When you're spending a little me time away from your children, don't fall into the trap of talking about them all the time. Put your cell phone pictures away, drop the subject, and tap into your kid-free interests. Your friends will appreciate it and you'll love the chance to unplug from mommy mode.

Here's the scene: You're finally able to get some time for a girl's afternoon with your pals. You're soaking your feet during a pedicure, no one's asking you for anything in a whiny voice and you're... talking about your children. Examine your socializing habits and see if it's time to change the subject.

You're constantly reaching for pictures on your phone

Chances are, your friends genuinely want to see how your kids are growing.

Now that most of us have smartphones, pictures of kids are just a quick reach away. Chances are, your friends genuinely want to see how your kids are growing. They're totally okay with seeing a cute picture of something your kid did recently. However, they don't want a play-by-play slideshow of everything your family did over the past three weeks. Flash a quick picture of your little ones and move on.

* _Excerpted records_:

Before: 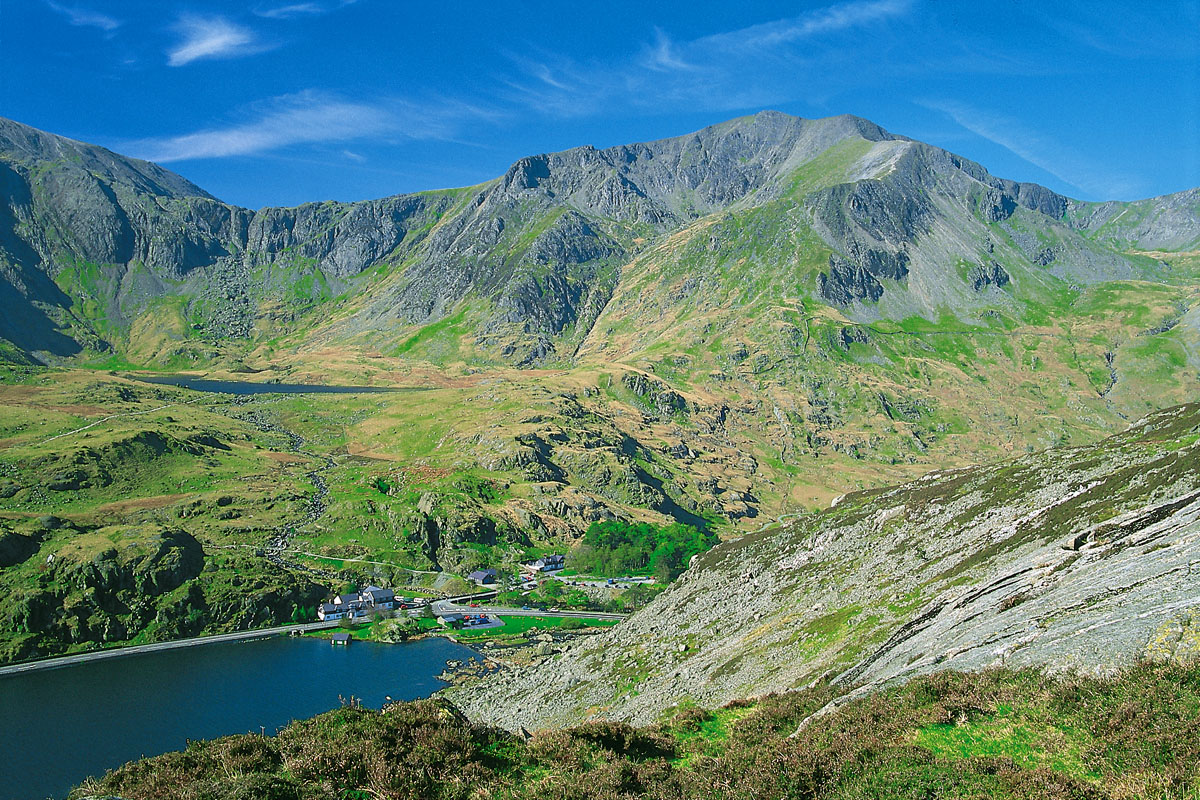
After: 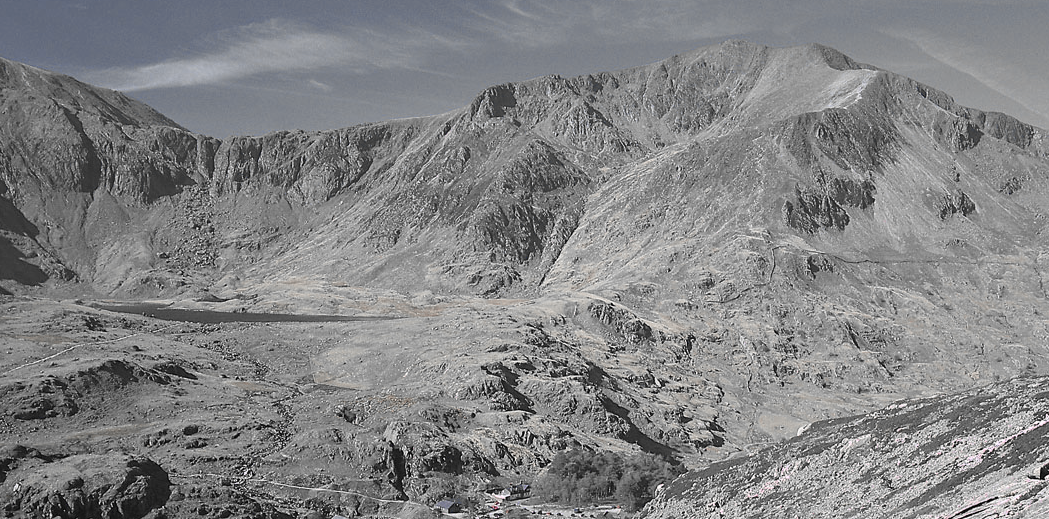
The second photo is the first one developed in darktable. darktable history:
color zones: curves: ch0 [(0, 0.278) (0.143, 0.5) (0.286, 0.5) (0.429, 0.5) (0.571, 0.5) (0.714, 0.5) (0.857, 0.5) (1, 0.5)]; ch1 [(0, 1) (0.143, 0.165) (0.286, 0) (0.429, 0) (0.571, 0) (0.714, 0) (0.857, 0.5) (1, 0.5)]; ch2 [(0, 0.508) (0.143, 0.5) (0.286, 0.5) (0.429, 0.5) (0.571, 0.5) (0.714, 0.5) (0.857, 0.5) (1, 0.5)]
crop: left 2.887%, top 8.934%, right 9.626%, bottom 26.133%
color balance rgb: power › hue 60.31°, highlights gain › chroma 1.503%, highlights gain › hue 306.67°, perceptual saturation grading › global saturation 1.282%, perceptual saturation grading › highlights -2.929%, perceptual saturation grading › mid-tones 3.401%, perceptual saturation grading › shadows 8.763%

* _To do_:
1. Swap "children" for "kids" and write out the stretch of the article about kid-free time from "When you're spending" through "from mommy mode.".
2. Pick up the article about kid-free time after its last sentence and keep writing it.
The data here comes from a separate source.

* _Answers_:
1.
When you're spending a little me time away from your kids, don't fall into the trap of talking about them all the time. Put your cell phone pictures away, drop the subject, and tap into your kid-free interests. Your friends will appreciate it and you'll love the chance to unplug from mommy mode.

2.
You often interrupt a story with one about your kid

If your friend is refinancing her house and that reminds you of a cute potty training story, you may be obsessed with talking about your child. Try to be a good listener when you're with your friends. To be fair, a single friend's woes about dating may not be any more relevant to you than your toddler's picky eating habits are to her. Friendship involves a give and take. There's nothing wrong with talking about the things that are important to you, but try not to monopolize time or constantly divert conversation back to your children.

Remember, it's good for you to unplug from mommyhood

There's nothing wrong with talking about your kids, but it's healthy and okay to unplug from mom mode. As parents, we are constantly balancing instincts and identity. No matter how rational you felt before, being a mom introduces something primitive to your personality. It can be hard to shake it off when it manifests as worrying about your kids when you're not with them or feeling guilty for not thinking about them at all. Let your girlfriends distract you and truly decompress when you have the opportunity.

You can't think of anything else to talk about

Try to cultivate and focus on what you have in common with your gal pals outside of parenting.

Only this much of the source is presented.